# Task details
Search the entries below for "Edition". Report each line where it occurs.

# Supplied information
++++++++++++++++++++

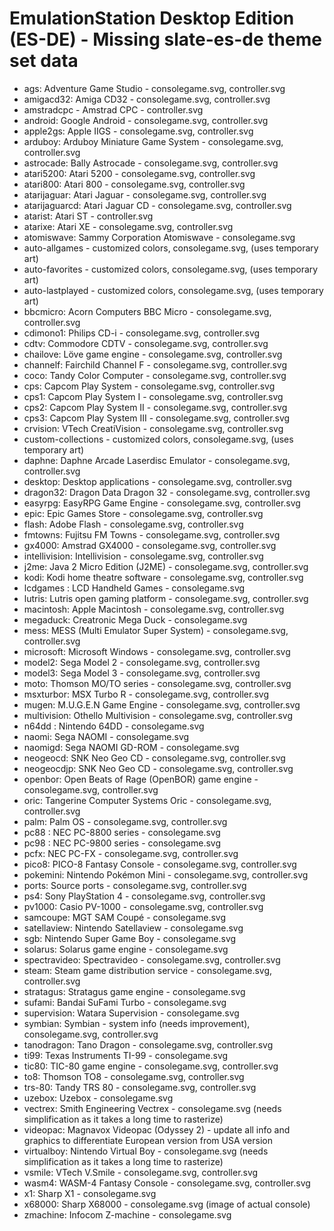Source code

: # EmulationStation Desktop Edition (ES-DE) - Missing slate-es-de theme set data

* ags: Adventure Game Studio - consolegame.svg, controller.svg
* amigacd32: Amiga CD32 - consolegame.svg, controller.svg
* amstradcpc - Amstrad CPC - controller.svg
* android: Google Android - consolegame.svg, controller.svg
* apple2gs: Apple IIGS - consolegame.svg, controller.svg
* arduboy: Arduboy Miniature Game System - consolegame.svg, controller.svg
* astrocade: Bally Astrocade - consolegame.svg, controller.svg
* atari5200: Atari 5200 - consolegame.svg, controller.svg
* atari800: Atari 800 - consolegame.svg, controller.svg
* atarijaguar: Atari Jaguar - consolegame.svg, controller.svg
* atarijaguarcd: Atari Jaguar CD - consolegame.svg, controller.svg
* atarist: Atari ST - controller.svg
* atarixe: Atari XE - consolegame.svg, controller.svg
* atomiswave: Sammy Corporation Atomiswave - consolegame.svg
* auto-allgames - customized colors, consolegame.svg, (uses temporary art)
* auto-favorites - customized colors, consolegame.svg, (uses temporary art)
* auto-lastplayed - customized colors, consolegame.svg, (uses temporary art)
* bbcmicro: Acorn Computers BBC Micro - consolegame.svg, controller.svg
* cdimono1: Philips CD-i - consolegame.svg, controller.svg
* cdtv: Commodore CDTV - consolegame.svg, controller.svg
* chailove: Löve game engine - consolegame.svg, controller.svg
* channelf: Fairchild Channel F - consolegame.svg, controller.svg
* coco: Tandy Color Computer - consolegame.svg, controller.svg
* cps: Capcom Play System - consolegame.svg, controller.svg
* cps1: Capcom Play System I - consolegame.svg, controller.svg
* cps2: Capcom Play System II - consolegame.svg, controller.svg
* cps3: Capcom Play System III - consolegame.svg, controller.svg
* crvision: VTech CreatiVision - consolegame.svg, controller.svg
* custom-collections - customized colors, consolegame.svg, (uses temporary art)
* daphne: Daphne Arcade Laserdisc Emulator - consolegame.svg, controller.svg
* desktop: Desktop applications - consolegame.svg, controller.svg
* dragon32: Dragon Data Dragon 32 - consolegame.svg, controller.svg
* easyrpg: EasyRPG Game Engine - consolegame.svg, controller.svg
* epic: Epic Games Store - consolegame.svg, controller.svg
* flash: Adobe Flash - consolegame.svg, controller.svg
* fmtowns: Fujitsu FM Towns - consolegame.svg, controller.svg
* gx4000: Amstrad GX4000 - consolegame.svg, controller.svg
* intellivision: Intellivision - consolegame.svg, controller.svg
* j2me: Java 2 Micro Edition (J2ME) - consolegame.svg, controller.svg
* kodi: Kodi home theatre software - consolegame.svg, controller.svg
* lcdgames : LCD Handheld Games - consolegame.svg
* lutris: Lutris open gaming platform - consolegame.svg, controller.svg
* macintosh: Apple Macintosh - consolegame.svg, controller.svg
* megaduck: Creatronic Mega Duck - consolegame.svg
* mess: MESS (Multi Emulator Super System) - consolegame.svg, controller.svg
* microsoft: Microsoft Windows - consolegame.svg, controller.svg
* model2: Sega Model 2 - consolegame.svg, controller.svg
* model3: Sega Model 3 - consolegame.svg, controller.svg
* moto: Thomson MO/TO series - consolegame.svg, controller.svg
* msxturbor: MSX Turbo R - consolegame.svg, controller.svg
* mugen: M.U.G.E.N Game Engine - consolegame.svg, controller.svg
* multivision: Othello Multivision - consolegame.svg, controller.svg
* n64dd : Nintendo 64DD - consolegame.svg
* naomi: Sega NAOMI - consolegame.svg
* naomigd: Sega NAOMI GD-ROM - consolegame.svg
* neogeocd: SNK Neo Geo CD - consolegame.svg, controller.svg
* neogeocdjp: SNK Neo Geo CD - consolegame.svg, controller.svg
* openbor: Open Beats of Rage (OpenBOR) game engine - consolegame.svg, controller.svg
* oric: Tangerine Computer Systems Oric - consolegame.svg, controller.svg
* palm: Palm OS - consolegame.svg, controller.svg
* pc88 : NEC PC-8800 series - consolegame.svg
* pc98 : NEC PC-9800 series - consolegame.svg
* pcfx: NEC PC-FX - consolegame.svg, controller.svg
* pico8: PICO-8 Fantasy Console - consolegame.svg, controller.svg
* pokemini: Nintendo Pokémon Mini - consolegame.svg, controller.svg
* ports: Source ports - consolegame.svg, controller.svg
* ps4: Sony PlayStation 4 - consolegame.svg, controller.svg
* pv1000: Casio PV-1000 - consolegame.svg, controller.svg
* samcoupe: MGT SAM Coupé - consolegame.svg
* satellaview: Nintendo Satellaview - consolegame.svg
* sgb: Nintendo Super Game Boy - consolegame.svg
* solarus: Solarus game engine - consolegame.svg
* spectravideo: Spectravideo - consolegame.svg, controller.svg
* steam: Steam game distribution service - consolegame.svg, controller.svg
* stratagus: Stratagus game engine - consolegame.svg
* sufami: Bandai SuFami Turbo - consolegame.svg
* supervision: Watara Supervision - consolegame.svg
* symbian: Symbian - system info (needs improvement), consolegame.svg, controller.svg
* tanodragon: Tano Dragon - consolegame.svg, controller.svg
* ti99: Texas Instruments TI-99 - consolegame.svg
* tic80: TIC-80 game engine - consolegame.svg, controller.svg
* to8: Thomson TO8 - consolegame.svg, controller.svg
* trs-80: Tandy TRS 80 - consolegame.svg, controller.svg
* uzebox: Uzebox - consolegame.svg
* vectrex: Smith Engineering Vectrex - consolegame.svg (needs simplification as it takes a long time to rasterize)
* videopac: Magnavox Videopac (Odyssey 2) - update all info and graphics to differentiate European version from USA version
* virtualboy: Nintendo Virtual Boy - consolegame.svg (needs simplification as it takes a long time to rasterize)
* vsmile: VTech V.Smile - consolegame.svg, controller.svg
* wasm4: WASM-4 Fantasy Console - consolegame.svg, controller.svg
* x1:  Sharp X1 - consolegame.svg
* x68000: Sharp X68000 - consolegame.svg (image of actual console)
* zmachine: Infocom Z-machine - consolegame.svg
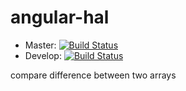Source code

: # angular-hal

* Master: [![Build Status](https://travis-ci.org/elmerbulthuis/diff-array.png?branch=master)](https://travis-ci.org/elmerbulthuis/angular-hal)
* Develop: [![Build Status](https://travis-ci.org/elmerbulthuis/diff-array.png?branch=develop)](https://travis-ci.org/elmerbulthuis/angular-hal)


compare difference between two arrays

++++++++++++++++++++

# Solution for this task
: # EmulationStation Desktop Edition (ES-DE) - Missing slate-es-de theme set data
* j2me: Java 2 Micro Edition (J2ME) - consolegame.svg, controller.svg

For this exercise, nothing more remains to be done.